9 “I myself was convinced that I ought to do many things in opposing the name of Jesus of Nazareth. 10 And I did so in Jerusalem. I not only locked up many of the saints in prison after receiving authority from the chief priests, but when they were put to death I cast my vote against them. 11 And I punished them often in all the synagogues and tried to make them blaspheme, and in raging fury against them I persecuted them even to foreign cities.” (Acts 26:9-11 (ESV)
Paul, may ask why they find it so incredible to believe that God raises from the dead, but in the end, he understands it. This is what he is getting at here. He understands where his persecutors are coming from, and this understanding he now offers as common ground for them that they can come over to his side. He talks about his early years as a persecutor of the church and all that he tried to do against the way. He would try to get them to blaspheme he says. No word if he was successful or not, but my guess was that he was at least somewhat successful. He describes his hate as a raging fury. It carried him to foreign cities. We see in Paul’s own missionary journeys that he was not the only one carried to foreign cities by the hate of Christians, that many came after him also. We only know of Paul’s trip to Damascus, which he will tell again here soon, but it seems he had gone elsewhere before that.

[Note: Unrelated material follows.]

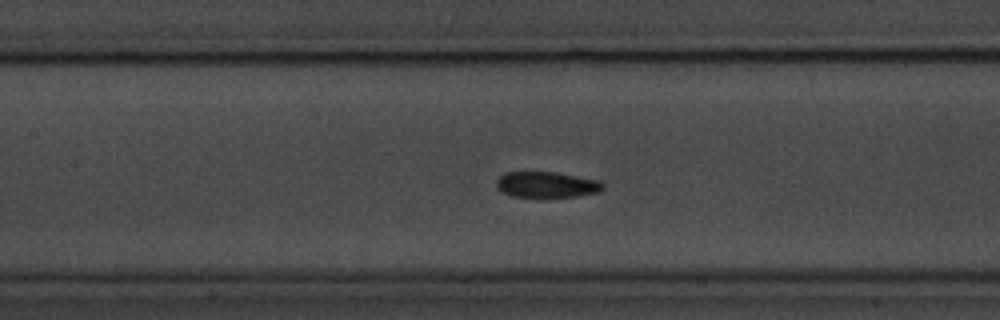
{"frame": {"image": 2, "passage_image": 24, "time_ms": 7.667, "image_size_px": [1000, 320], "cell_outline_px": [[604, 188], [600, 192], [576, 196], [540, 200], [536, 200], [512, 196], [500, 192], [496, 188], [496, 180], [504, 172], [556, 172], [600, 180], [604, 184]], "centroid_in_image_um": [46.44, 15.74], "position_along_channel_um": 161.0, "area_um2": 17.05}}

Paul was not successful. Despite his persecution Christianity grew and spread, sometimes because of persecution. But his early hatred has left a mark on Christianity. Paul’s persecution of Christians has stood as a written reminder that this sort of persecution of other religions and religious views isn’t acceptable for Christians. Oh, not in such a way that is has prevented Christians from persecuting fellow Christians and other religions. This, unfortunately, it has not succeeded in doing. Though, to be honest sometimes what is seen as religious persecution was not strictly religious in nature, and we ought to be a little careful about that. The Anabaptists of the reformation era, probably would not have been persecuted as violently as they were if on the one hand they weren’t raping and pillaging the entire country side, and if on the other hand the less violently compelled strands weren’t pacifist draft dodgers. The crusades were not so much about inflicting religious persecution on muslims, as they were about protecting Christians and others from the religious persecution of Islam. All that aside, Christians have persecuted other religions, most notably they returned the favor to those of the Jewish faith over and over again through the middle ages. Then there were the pagans and others. But in the end, Christians have always been called back to repentance for these acts of violence by passages like these, reminding them that this sort of thing is not the desire of Jesus, who himself would die for those who persecuted him.